Cape Town: South African President Thabo Mbeki on Saturday opened the 2003 World Cup in front of a 25,000 crowd packed inside the famous Newlands ground and an estimated worldwide television audience of 1.4 billion people. "This eighth World Cup is the biggest ever. Together we will make it the best ever," promised Mbeki. "I assure you Africa will live up to expectations of players and cricket enthusiasts from around the world. This tournament is about peace, it is about strengthening friendship. "You players have come to us as messengers of peace, not war. You come as representatives of the movement of friendship. You come to us regardless of colour, race or creed. "I have great pleasure in officially declaring the eighth World Cup open. Let the games begin." Sports stars from the three hosting countries - South Africa, Zimbabwe and Kenya - had paraded around the stadium before the 14 competing nations, in the six week event being held here as well and in Zimbabwe and Kenya, entered the arena.

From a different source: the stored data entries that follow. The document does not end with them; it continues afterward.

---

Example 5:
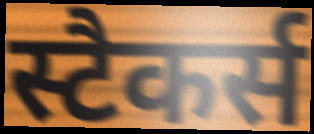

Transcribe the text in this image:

स्टैकर्स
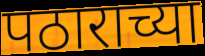
पठाराच्या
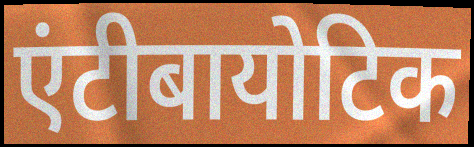
एंटीबायोटिक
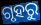
ଗୃହରୁ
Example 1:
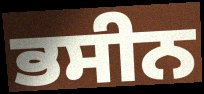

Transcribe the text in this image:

ਭਸੀਨ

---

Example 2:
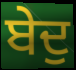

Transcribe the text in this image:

ਬੇਦੁ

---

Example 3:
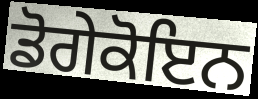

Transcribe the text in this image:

ਡੋਗੇਕੋਇਨ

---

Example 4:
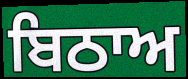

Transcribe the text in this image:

ਬਿਠਾਅ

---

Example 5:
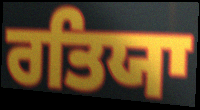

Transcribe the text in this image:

ਰਤਿਯਾ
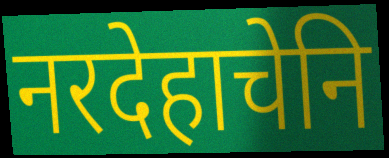
नरदेहाचेनि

Not surprisingly, the loudest cheers of the night were reserved for Shaun Pollock's home side closely followed by a sympathetic roar for Zimbabwe whose status as a host has been seriously undermined by the continuing row over whether or not England will fulfill its February 13 fixture in Harare. Amongst the sports celebrities introduced to the crowd was Basil D'Oliveira, the Cape-born cricketer who, as a coloured player, was refused entry to the country by the old apartheid government when he was chosen for England's tour here in 1968. As a result, England called off its proposed trip and the old South Africa's long sporting isolation, which was to last for over 20 years, began.

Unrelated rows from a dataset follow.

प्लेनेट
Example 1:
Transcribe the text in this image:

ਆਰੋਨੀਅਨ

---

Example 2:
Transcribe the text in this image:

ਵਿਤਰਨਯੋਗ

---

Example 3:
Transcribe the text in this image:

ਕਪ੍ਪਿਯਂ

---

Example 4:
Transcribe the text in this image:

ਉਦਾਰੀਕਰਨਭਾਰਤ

Also on show were rugby's Naas Botha, cricketer Graeme Pollock, footballer Lucas Radebe, swimmer Pennie Heyns and former motor racing world champion Jody Sheckter. From co-hosts Namibia there was athlete Frankie Fredericks and, from Kenya, fellow track star Kip Keino. International Cricket Council (ICC) president Malcolm Gray also welcomed the tournament. "I am thankful to the people of South Africa for embracing this great moment. It will be the largest sporting event and the biggest cricket tournament that has ever taken place."
Tight security was in operation at the three-million-dollar ceremony, which featured 4,700 performers, some of whom who had been rehearsing for over a year and showcased African scenes. Most of the crowd arrived a full two hours before the start of the ceremony and braved the fierce Cape winds which blew through the stadium which will also host the opening game of the tournament on Sunday between South Africa and the West Indies. A 32-ton stage was placed over the pitch area for the event while the wicket for Sunday's day-nighter was covered by agricultural matting aimed at keeping the grass beneath healthy enough for the first game in the World Cup which will last until March 23 when the final is played in Johannesburg.